A Look at U2 Before They Were U2

Because the bandmates were just kids who didn’t know each other very well, the early sections of Killing Bono are a real treat for U2 fans, detailing the group’s first auditions and gigs as they started to form their onstage partnership. Through their shared love for rock music, McCormick and U2 – particularly Bono – ran in the same circles and maintained a friendly (but still somewhat competitive) relationship, which allowed McCormick to be privy to much that went on within U2 before they made their first album. McCormick ended up becoming a rock critic after finally giving up on his musician dreams, but his gift for words allows him in this book to detail in vivid colors what U2 sounded like during their nascent late-'70s period. Perhaps even more strikingly, McCormick’s quick sketches of the band members capture the essence of each guy in U2 perfectly. Even at a young age, the different members of the quartet hum with the personality quirks we still attribute to each of them – Bono is gregarious, Adam Clayton is super-cool, the Edge is quiet and thoughtful, and Larry Mullen, Jr. is rock-solid. Killing Bono is funny and colorful in its presentation of the scene that shaped one of the world’s most celebrated bands, and the sense of being along for the ride is thrilling without feeling gossipy.

The Struggles of Breaking Into the Music Industry

While U2 begin to find success – which first meant just a record deal but then, later, worldwide acclaim – McCormick fails to break through with any of his myriad bands. As he describes the sonic composition of each of his failed groups, Killing Bono becomes an accidental tour of the changing musical landscape of the ‘70s and ‘80s, as punk gives way to New Wave, and McCormick’s different bands reflect that cultural shift. Frustratingly for McCormick, his groups do find some interest from people in the music business, but something invariably always goes wrong, sending him back to square one. As U2 leave Dublin to become superstars, Killing Bono becomes more of just McCormick’s story, and while there’s a worry that his trials and tribulations wouldn’t be interesting enough on their own, his candid, humorous look at his flailing music career is a real eye-opener into the fickleness of the music industry. Though a talented songwriter, McCormick is ultimately at the mercy of music executives and lawyers who create more obstacles than they remove. In addition, his struggles in comparison to U2’s stratospheric climb become an interesting discussion on how we all measure ourselves against the accomplishments of others, a seductive but also destructive strategy.
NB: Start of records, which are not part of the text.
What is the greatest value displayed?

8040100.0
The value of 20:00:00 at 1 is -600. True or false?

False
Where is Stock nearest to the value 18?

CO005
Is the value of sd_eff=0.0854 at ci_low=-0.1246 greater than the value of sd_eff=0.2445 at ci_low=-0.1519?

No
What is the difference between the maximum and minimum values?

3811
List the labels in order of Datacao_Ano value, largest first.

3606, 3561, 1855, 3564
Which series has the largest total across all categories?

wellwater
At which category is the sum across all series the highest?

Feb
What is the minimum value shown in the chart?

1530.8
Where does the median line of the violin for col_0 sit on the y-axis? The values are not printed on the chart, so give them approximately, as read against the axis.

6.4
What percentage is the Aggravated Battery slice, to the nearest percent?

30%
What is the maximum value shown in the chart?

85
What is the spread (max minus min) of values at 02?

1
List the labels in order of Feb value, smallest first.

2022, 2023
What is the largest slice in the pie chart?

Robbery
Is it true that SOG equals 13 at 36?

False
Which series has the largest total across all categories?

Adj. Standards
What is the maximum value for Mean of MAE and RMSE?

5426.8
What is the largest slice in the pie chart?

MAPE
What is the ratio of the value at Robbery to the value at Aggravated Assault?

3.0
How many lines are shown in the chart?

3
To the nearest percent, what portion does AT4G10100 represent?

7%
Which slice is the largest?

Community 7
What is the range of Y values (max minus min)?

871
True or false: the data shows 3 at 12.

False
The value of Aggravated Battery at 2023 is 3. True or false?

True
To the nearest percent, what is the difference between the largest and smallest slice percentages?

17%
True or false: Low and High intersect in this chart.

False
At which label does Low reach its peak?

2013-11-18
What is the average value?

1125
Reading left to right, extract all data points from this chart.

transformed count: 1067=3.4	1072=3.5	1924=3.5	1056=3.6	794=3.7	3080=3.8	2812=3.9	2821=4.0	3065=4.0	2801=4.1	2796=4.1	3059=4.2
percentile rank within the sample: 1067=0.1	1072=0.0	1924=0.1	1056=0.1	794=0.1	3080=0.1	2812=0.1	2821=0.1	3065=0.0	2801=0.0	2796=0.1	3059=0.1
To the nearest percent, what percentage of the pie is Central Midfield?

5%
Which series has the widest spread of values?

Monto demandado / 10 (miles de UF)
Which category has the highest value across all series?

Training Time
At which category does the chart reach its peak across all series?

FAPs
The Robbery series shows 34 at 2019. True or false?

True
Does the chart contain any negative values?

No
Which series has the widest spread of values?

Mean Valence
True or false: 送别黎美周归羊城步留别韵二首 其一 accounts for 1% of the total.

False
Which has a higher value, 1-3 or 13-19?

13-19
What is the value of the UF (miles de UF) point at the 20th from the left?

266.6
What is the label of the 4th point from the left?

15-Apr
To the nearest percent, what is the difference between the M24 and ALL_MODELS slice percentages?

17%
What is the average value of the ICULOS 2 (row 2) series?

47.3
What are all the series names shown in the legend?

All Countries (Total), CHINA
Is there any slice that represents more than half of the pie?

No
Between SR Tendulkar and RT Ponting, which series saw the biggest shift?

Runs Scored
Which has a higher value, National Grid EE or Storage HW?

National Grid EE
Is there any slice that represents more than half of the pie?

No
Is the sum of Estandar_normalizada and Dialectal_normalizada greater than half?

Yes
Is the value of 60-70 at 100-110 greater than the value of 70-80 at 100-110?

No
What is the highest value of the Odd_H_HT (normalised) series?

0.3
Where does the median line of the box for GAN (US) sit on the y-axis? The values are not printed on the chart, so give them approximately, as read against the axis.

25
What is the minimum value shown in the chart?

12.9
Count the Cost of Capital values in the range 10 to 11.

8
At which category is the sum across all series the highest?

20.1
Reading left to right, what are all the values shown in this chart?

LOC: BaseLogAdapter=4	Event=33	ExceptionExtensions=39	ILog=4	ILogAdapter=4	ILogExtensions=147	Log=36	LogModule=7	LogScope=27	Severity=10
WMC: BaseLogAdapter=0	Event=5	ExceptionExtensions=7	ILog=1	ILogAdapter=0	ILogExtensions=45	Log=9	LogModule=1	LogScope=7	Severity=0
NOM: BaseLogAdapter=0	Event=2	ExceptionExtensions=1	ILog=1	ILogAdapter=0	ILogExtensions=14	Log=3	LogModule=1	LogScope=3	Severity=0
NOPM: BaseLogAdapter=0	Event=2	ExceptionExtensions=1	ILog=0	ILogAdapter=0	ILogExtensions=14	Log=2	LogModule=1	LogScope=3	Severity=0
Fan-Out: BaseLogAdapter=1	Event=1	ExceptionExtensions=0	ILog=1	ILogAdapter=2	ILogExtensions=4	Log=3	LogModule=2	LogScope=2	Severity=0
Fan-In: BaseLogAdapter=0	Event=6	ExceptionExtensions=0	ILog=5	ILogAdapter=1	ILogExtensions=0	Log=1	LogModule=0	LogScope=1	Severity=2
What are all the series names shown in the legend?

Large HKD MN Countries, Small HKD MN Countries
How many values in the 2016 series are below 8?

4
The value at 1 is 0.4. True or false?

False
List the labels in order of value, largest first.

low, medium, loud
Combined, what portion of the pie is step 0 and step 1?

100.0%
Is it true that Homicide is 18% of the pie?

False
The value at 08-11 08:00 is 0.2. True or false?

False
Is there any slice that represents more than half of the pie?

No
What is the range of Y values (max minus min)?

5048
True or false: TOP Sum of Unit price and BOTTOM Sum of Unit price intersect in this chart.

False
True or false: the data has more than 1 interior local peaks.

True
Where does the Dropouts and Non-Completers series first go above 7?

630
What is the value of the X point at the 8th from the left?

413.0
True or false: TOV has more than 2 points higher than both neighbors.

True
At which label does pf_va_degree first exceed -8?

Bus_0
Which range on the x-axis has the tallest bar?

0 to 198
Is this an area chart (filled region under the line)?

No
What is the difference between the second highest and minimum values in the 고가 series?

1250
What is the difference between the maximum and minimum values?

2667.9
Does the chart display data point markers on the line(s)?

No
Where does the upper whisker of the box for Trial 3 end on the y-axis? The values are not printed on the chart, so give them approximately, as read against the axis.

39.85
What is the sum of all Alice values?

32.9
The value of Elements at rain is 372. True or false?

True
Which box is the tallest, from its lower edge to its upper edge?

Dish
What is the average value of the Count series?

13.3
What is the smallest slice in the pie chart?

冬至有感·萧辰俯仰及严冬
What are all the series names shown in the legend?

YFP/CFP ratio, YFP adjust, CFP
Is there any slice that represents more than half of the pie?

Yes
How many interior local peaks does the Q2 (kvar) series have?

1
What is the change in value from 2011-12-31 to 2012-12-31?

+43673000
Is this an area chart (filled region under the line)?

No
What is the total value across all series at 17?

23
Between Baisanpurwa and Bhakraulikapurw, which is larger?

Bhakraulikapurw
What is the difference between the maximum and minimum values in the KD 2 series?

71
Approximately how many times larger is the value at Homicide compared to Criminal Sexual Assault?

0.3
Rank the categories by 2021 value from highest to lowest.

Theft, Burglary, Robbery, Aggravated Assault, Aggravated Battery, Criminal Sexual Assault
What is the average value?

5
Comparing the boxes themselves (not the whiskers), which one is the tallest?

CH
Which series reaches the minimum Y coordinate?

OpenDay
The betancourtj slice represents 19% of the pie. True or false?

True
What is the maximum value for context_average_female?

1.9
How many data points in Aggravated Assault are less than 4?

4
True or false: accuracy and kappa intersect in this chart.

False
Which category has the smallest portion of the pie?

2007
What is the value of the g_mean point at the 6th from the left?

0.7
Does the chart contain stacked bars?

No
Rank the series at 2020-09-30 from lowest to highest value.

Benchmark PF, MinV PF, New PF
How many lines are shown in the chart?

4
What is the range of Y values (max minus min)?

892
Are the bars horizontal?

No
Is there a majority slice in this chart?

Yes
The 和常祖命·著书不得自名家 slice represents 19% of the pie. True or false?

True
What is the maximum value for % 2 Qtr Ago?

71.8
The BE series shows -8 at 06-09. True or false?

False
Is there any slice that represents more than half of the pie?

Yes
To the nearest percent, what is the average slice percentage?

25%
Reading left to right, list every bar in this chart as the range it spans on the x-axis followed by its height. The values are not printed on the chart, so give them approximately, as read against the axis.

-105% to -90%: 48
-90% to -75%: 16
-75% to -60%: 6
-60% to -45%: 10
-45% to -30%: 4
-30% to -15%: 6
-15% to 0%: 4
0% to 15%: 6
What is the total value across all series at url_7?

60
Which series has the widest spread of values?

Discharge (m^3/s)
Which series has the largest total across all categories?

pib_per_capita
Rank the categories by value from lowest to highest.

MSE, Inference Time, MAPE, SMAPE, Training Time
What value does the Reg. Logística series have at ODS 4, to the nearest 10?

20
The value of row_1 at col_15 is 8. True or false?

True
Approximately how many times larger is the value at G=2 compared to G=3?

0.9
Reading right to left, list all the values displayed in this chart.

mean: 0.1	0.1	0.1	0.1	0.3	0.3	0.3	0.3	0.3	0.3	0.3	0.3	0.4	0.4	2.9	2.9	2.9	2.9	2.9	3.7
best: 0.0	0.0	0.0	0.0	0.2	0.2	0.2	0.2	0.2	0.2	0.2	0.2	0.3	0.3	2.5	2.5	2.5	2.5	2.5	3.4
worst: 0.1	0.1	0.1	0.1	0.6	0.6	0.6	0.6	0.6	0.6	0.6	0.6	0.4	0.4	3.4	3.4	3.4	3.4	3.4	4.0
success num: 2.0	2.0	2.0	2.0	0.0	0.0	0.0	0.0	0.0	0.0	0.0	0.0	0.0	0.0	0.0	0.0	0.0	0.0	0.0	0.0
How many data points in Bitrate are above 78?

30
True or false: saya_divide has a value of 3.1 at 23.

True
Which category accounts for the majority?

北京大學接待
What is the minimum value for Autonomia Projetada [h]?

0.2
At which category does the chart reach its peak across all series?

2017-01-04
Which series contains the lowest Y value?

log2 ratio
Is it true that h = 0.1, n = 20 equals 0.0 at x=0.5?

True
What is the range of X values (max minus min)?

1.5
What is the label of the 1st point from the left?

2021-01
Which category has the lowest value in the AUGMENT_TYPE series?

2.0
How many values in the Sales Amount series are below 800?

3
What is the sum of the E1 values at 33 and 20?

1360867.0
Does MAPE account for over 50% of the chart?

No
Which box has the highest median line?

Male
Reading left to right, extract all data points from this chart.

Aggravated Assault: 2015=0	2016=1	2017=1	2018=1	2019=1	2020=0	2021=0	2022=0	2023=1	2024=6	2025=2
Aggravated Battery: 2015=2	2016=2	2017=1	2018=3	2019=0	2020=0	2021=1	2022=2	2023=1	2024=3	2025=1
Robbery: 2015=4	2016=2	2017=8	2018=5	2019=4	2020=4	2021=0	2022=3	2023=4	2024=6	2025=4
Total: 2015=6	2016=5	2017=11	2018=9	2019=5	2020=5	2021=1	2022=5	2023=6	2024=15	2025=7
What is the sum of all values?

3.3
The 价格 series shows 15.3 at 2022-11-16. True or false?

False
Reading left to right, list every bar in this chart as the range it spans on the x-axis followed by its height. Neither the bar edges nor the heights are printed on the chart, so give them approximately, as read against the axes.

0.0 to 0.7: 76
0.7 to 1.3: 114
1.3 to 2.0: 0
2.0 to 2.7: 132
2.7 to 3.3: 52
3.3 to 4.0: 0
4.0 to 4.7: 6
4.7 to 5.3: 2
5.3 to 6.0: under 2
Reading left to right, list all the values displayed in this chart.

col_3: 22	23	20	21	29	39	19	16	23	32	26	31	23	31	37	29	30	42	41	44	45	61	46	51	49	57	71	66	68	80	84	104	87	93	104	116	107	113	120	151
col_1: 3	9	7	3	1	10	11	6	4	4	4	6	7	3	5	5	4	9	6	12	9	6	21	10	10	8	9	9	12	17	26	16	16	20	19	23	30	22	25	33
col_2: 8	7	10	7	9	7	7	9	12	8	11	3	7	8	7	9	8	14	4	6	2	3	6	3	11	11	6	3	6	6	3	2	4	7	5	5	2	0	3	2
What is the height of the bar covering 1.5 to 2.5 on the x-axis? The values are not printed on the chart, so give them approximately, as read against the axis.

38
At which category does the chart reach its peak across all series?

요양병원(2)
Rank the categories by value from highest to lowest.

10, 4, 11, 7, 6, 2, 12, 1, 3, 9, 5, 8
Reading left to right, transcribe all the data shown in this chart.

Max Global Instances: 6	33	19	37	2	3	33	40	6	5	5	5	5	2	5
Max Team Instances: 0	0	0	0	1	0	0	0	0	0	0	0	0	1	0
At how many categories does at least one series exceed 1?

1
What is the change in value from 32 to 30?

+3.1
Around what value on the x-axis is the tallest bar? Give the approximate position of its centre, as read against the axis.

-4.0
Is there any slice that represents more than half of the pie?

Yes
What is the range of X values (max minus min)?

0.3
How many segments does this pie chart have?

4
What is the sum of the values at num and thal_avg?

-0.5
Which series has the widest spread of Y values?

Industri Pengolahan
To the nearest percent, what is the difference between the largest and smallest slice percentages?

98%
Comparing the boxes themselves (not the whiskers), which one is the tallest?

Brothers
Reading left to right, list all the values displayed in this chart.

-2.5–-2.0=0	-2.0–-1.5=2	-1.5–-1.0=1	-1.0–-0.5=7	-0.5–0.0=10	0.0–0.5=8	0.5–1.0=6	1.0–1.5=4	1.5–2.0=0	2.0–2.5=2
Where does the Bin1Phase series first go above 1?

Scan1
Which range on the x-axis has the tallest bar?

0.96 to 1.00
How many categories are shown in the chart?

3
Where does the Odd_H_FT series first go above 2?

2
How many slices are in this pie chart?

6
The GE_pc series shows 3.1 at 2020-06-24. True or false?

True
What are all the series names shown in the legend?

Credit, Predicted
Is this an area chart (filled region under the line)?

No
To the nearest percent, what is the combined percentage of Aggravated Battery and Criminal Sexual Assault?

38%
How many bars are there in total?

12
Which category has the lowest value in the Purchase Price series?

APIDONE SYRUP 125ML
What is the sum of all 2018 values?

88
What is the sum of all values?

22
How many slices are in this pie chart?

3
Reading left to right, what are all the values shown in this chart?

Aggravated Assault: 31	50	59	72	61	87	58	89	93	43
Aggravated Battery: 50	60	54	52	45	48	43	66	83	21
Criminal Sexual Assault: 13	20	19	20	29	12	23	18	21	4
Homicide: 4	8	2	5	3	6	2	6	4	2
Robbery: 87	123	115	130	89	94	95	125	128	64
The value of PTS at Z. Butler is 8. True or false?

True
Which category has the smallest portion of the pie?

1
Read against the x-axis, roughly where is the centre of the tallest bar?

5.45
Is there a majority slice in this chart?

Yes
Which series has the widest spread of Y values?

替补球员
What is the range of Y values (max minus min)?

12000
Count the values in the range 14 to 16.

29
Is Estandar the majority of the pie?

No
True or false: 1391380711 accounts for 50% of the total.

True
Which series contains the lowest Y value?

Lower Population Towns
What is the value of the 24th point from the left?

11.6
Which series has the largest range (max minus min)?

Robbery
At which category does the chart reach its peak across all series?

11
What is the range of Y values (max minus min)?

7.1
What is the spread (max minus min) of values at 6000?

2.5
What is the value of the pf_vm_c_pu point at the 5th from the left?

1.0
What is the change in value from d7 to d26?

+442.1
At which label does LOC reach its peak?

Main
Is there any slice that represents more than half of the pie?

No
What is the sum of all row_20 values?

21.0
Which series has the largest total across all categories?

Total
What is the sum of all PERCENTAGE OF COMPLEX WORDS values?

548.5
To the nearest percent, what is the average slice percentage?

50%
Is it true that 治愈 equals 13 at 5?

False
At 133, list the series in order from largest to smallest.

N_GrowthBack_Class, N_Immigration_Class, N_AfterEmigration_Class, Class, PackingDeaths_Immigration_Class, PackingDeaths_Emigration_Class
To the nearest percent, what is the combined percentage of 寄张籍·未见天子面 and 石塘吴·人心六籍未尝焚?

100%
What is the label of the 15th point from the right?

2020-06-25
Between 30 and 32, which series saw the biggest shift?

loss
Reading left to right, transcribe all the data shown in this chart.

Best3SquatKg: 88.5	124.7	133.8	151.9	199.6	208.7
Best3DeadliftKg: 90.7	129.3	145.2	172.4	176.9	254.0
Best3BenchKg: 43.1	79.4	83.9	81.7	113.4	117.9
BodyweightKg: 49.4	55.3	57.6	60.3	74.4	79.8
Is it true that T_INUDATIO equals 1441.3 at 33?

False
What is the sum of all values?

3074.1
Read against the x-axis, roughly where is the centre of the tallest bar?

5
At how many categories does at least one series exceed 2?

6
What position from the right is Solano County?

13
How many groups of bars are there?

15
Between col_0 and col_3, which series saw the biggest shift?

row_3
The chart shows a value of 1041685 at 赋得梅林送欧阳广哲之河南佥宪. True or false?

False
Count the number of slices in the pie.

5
U2 fans might lose interest in Killing Bono once their heroes leave the central narrative, but it would be a mistake to bail on this book since it’s such a thought-provoking commentary on the thin line between success and failure.

A Happy Ending

Even when Killing Bono shifts focus to McCormick’s struggles, Bono continues to pop in and out of the story, almost like a ghost whose fame and fortune haunt our luckless narrator. From his distant-but-friendly perspective, McCormick is able to see how Bono has changed over the years as he grapples with his notoriety while still trying to retain the spirit of his younger years. The memoir concludes after the release of 2000’s All That You Can’t Leave Behind, essentially allowing for a narrative that spans roughly 25 years, so the book makes room for several exchanges over the decades between Bono and McCormick as they continue to discuss and debate religion, music and success. Beyond all its other selling points, Killing Bono in the final analysis is a story of friendship and how time can change not only ourselves but also our relationship with those we’ve known since childhood. McCormick’s situation is certainly unique, but the book’s central theme will speak to anyone. And while his life didn’t quite turn out the way he initially hoped, the book argues that McCormick found his happy ending nonetheless.